Generative adversarial networks (GANs) are a technology that can produce remarkably realistic synthetic images. From a set of real images, a GAN learns a mapping from a latent distribution to the image distribution represented in the training dataset.

Modifying images by controlling GANs is a lively topic of research, whose applications include dataset creation and augmentation, image editing, and entertainment. Researchers have developed ever more sophisticated techniques for both exploring and structuring latent spaces, in order to understand how movement through the spaces translates to modification of synthetic images’ properties.

In a paper that we presented at this year’s European Conference on Computer Vision (ECCV), my colleagues and I describe a new technique that offers precise control over GAN outputs. Unlike prior techniques, ours can hold selected image attributes steady — say, the location and appearance of one sofa in a room — while varying others.

In this sequence of images, we hold one feature of a GAN-generated image (the sofa, boxed in red in the first image) steady while varying the others around it.
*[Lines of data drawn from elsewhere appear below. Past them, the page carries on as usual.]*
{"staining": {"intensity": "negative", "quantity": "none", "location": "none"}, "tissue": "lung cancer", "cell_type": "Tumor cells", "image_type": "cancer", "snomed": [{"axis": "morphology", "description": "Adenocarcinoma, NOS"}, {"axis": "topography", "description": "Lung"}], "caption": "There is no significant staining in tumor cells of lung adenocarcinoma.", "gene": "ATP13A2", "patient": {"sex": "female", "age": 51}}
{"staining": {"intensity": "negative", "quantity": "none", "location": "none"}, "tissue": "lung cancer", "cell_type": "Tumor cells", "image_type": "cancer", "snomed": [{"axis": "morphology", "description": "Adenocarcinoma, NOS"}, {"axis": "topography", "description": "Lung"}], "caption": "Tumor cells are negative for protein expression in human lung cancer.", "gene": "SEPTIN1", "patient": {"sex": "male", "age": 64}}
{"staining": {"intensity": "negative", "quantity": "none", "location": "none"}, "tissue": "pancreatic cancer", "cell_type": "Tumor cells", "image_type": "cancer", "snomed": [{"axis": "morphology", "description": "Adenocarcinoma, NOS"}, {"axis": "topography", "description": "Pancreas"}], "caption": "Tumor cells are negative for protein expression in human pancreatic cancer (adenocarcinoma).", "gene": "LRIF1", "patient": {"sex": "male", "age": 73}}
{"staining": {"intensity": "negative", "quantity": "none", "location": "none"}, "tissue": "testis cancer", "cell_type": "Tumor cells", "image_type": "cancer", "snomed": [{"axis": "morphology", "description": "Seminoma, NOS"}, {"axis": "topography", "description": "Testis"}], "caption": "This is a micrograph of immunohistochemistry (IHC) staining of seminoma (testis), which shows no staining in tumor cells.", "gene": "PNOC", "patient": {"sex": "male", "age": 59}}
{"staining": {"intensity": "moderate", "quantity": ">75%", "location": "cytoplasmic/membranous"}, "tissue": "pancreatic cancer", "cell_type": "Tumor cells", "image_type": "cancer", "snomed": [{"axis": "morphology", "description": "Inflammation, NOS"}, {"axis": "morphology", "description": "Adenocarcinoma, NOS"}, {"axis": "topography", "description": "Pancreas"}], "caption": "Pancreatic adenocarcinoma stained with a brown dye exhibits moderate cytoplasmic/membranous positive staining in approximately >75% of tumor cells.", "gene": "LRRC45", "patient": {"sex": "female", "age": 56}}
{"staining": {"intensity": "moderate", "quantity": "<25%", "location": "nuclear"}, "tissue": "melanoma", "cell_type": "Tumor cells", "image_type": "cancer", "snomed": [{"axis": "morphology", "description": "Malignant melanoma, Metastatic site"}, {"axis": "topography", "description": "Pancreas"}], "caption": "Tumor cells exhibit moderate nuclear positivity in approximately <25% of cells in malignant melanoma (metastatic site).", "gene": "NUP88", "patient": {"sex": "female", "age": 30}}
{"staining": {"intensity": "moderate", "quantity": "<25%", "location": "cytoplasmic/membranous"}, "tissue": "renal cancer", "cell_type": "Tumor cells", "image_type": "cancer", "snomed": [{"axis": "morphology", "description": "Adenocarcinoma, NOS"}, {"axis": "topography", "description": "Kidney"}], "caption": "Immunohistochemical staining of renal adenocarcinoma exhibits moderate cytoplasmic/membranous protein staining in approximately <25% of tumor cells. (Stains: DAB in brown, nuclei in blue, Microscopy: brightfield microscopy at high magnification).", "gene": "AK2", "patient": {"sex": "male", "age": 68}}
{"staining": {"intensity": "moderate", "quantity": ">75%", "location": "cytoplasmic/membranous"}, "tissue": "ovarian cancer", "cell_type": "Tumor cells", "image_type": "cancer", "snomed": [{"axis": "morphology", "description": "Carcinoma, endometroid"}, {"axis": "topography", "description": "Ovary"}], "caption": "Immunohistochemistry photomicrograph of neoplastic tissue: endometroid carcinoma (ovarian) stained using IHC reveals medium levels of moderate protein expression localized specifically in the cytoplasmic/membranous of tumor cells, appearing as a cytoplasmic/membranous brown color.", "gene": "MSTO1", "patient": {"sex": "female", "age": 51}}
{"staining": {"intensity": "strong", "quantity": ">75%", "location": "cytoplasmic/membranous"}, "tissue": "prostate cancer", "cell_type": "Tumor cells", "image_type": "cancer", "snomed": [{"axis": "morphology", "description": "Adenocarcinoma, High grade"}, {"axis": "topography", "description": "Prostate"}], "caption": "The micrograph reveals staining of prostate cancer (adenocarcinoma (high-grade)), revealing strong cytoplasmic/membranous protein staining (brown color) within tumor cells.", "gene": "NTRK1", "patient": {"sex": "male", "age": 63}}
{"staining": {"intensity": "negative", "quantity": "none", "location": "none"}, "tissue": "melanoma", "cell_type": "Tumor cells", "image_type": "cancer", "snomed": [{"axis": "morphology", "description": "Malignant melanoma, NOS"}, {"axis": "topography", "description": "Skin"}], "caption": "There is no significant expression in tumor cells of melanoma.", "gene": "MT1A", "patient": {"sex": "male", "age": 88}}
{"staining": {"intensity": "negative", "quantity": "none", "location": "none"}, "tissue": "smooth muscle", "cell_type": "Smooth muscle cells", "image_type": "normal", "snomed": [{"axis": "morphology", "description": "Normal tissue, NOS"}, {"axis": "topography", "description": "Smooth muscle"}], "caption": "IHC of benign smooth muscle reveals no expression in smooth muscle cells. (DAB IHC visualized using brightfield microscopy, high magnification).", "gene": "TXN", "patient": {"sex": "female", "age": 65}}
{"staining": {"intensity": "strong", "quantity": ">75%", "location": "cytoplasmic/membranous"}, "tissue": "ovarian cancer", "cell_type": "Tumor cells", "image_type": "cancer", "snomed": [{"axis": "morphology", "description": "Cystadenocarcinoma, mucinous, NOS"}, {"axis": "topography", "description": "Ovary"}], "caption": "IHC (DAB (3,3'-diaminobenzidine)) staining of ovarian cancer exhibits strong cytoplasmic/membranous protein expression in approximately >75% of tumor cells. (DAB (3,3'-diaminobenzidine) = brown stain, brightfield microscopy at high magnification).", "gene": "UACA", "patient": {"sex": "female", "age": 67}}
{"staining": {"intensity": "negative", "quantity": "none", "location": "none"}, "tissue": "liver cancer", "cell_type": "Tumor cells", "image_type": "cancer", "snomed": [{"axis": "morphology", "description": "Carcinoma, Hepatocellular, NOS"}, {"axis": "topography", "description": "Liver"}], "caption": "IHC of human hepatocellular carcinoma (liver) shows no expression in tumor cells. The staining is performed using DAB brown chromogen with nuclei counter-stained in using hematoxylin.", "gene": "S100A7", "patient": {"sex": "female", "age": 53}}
Prior approaches to controlling GANs depended on linear trajectories through the latent space, along which some feature would vary — say, the age of the faces being generated, or the extent to which they were smiling or frowning. Researchers either looked for existing axes in a latent space, in which case the correlations with image features were rarely exact, or they intentionally structured the space so that it lent itself to linear trajectories, in which case they had to know in advance which image features they wanted to control.

Our method can find nonlinear trajectories through a latent space that hold some properties steady (in this case, the identity of a — nonexistent, synthetic — face) and vary other properties (hair length or color).

Instead of correlating spatial axes with predetermined features, our method plots a nonlinear trajectory through a GAN’s latent space. Consequently, it can work with existing GANs, regardless of the structure of their latent spaces. That means we can, in principle, control multiple arbitrary attributes.

By the same token, we can control features that would be difficult for humans to annotate accurately — and therefore difficult to capture by modifying the structure of the latent space. For instance, taking the Fourier transform of an image, we can fix the high-frequency characteristics and vary the low-frequency characteristics, producing clearly distinct images whose variations, however, are difficult to explain:

A source image (far left), followed by three images in which low-frequency characteristics are held steady, while high-frequency characteristics are varied, and three images in which the reverse is true. It would be difficult for a human annotator to label the differences between the images.

Finally, most work on controllable GANs has focused on synthetic faces, which simplifies the problem somewhat, since the same facial characteristics tend to inhabit approximately the same regions of the image. Our method, because it plots local trajectories through an arbitrary latent space, can handle more diverse types of images.